Copy the data below verbatim, starting with the line containing "Where is left lung lower lobe?" and continuing through the end of the data.

=====

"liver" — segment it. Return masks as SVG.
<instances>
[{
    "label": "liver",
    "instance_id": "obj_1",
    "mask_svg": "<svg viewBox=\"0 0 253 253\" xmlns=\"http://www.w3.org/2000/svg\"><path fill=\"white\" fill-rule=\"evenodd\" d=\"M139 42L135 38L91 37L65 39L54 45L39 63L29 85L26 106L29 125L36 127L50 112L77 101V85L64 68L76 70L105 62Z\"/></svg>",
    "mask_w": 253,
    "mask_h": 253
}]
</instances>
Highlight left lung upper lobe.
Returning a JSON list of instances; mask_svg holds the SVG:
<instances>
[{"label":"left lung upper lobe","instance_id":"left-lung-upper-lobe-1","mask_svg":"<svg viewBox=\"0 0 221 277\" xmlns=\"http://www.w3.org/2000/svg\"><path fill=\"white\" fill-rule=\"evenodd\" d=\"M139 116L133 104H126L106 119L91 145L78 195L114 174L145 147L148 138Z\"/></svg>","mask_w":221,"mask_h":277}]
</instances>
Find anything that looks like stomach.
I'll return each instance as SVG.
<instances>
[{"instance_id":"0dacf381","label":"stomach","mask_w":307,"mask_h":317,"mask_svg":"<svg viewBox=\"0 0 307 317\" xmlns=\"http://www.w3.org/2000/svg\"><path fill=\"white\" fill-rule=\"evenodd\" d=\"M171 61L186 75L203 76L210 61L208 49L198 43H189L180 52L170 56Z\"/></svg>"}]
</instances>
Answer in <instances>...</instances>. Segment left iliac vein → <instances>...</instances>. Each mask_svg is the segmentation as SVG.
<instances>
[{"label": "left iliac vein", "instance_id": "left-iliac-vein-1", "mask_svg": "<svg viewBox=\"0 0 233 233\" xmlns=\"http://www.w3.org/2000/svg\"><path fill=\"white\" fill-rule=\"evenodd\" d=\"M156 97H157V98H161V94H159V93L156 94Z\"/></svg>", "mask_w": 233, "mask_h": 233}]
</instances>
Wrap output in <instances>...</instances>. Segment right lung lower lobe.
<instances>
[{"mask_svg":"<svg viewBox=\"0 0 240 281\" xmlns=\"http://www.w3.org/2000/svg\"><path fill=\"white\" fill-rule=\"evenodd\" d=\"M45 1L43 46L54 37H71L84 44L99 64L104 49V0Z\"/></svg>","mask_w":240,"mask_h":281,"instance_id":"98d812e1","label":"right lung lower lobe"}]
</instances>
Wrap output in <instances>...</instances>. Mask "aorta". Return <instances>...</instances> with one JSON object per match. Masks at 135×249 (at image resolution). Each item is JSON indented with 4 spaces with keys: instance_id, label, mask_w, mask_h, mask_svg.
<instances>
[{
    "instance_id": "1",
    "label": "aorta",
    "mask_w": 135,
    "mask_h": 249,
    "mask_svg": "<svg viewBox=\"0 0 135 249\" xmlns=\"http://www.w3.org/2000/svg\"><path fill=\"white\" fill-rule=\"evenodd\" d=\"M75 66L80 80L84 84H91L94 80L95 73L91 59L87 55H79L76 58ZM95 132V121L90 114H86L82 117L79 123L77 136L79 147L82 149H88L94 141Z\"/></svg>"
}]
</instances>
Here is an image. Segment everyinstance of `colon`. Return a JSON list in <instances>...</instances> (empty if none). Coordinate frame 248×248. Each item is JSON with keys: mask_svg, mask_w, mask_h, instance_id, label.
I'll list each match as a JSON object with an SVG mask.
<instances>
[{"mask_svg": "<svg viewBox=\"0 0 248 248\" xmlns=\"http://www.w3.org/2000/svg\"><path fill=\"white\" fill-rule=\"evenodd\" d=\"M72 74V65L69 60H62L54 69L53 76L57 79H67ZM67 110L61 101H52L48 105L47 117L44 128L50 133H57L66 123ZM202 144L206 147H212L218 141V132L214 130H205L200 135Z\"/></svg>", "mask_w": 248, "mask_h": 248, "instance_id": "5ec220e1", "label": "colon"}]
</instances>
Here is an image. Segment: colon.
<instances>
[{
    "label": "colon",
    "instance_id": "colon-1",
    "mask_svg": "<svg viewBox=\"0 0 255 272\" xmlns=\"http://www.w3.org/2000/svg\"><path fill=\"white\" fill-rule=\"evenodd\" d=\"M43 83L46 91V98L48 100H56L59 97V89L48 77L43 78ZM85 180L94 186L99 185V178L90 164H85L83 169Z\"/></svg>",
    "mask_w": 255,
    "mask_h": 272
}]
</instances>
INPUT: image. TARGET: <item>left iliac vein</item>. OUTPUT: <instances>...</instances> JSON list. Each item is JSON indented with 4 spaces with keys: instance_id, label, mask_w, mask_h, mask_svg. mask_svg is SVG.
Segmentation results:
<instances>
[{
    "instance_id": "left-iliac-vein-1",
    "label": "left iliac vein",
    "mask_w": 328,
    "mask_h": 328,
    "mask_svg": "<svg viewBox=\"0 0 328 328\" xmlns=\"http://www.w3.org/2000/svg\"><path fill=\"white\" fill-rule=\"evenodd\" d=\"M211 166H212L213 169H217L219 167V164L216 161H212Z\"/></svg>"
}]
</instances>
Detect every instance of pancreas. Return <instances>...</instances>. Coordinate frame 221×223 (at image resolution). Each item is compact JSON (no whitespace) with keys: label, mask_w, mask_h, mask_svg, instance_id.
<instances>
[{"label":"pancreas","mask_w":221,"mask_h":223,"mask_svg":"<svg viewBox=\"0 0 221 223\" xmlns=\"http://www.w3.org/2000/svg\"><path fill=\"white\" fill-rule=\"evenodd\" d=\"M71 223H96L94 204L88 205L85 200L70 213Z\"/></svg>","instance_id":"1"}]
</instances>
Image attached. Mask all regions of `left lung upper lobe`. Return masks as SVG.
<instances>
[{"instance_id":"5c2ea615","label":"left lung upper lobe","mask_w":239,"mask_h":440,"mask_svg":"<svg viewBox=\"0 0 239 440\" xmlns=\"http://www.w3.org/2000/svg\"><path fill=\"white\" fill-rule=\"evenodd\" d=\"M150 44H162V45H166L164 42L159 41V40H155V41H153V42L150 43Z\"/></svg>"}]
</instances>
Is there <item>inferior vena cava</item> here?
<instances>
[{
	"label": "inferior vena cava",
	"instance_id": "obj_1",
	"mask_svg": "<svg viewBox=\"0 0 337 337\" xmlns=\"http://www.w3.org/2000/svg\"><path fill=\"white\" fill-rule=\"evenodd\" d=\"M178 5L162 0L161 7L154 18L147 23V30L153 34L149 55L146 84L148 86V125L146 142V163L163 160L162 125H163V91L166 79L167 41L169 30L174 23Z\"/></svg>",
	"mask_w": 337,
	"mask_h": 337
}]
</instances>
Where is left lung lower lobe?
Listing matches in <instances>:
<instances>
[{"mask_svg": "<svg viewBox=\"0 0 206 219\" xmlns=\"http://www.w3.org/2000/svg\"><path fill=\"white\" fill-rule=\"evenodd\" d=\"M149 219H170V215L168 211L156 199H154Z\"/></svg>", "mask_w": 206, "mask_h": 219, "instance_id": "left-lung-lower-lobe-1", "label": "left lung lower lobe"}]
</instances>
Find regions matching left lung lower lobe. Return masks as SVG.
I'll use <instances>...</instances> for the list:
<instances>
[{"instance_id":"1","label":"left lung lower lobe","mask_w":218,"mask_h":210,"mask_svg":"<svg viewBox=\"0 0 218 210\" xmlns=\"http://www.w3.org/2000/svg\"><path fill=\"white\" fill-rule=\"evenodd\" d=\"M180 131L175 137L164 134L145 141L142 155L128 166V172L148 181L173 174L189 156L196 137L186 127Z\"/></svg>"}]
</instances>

=====

◆ **RESPONSE TO THIS TASK**
Where is left lung lower lobe?
Listing matches in <instances>:
<instances>
[{"mask_svg": "<svg viewBox=\"0 0 206 219\" xmlns=\"http://www.w3.org/2000/svg\"><path fill=\"white\" fill-rule=\"evenodd\" d=\"M149 219H170V215L168 211L156 199H154Z\"/></svg>", "mask_w": 206, "mask_h": 219, "instance_id": "left-lung-lower-lobe-1", "label": "left lung lower lobe"}]
</instances>
Find regions matching left lung lower lobe. Return masks as SVG.
I'll use <instances>...</instances> for the list:
<instances>
[{"instance_id":"1","label":"left lung lower lobe","mask_w":218,"mask_h":210,"mask_svg":"<svg viewBox=\"0 0 218 210\" xmlns=\"http://www.w3.org/2000/svg\"><path fill=\"white\" fill-rule=\"evenodd\" d=\"M180 131L175 137L164 134L145 141L142 155L128 166V172L148 181L173 174L189 156L196 137L186 127Z\"/></svg>"}]
</instances>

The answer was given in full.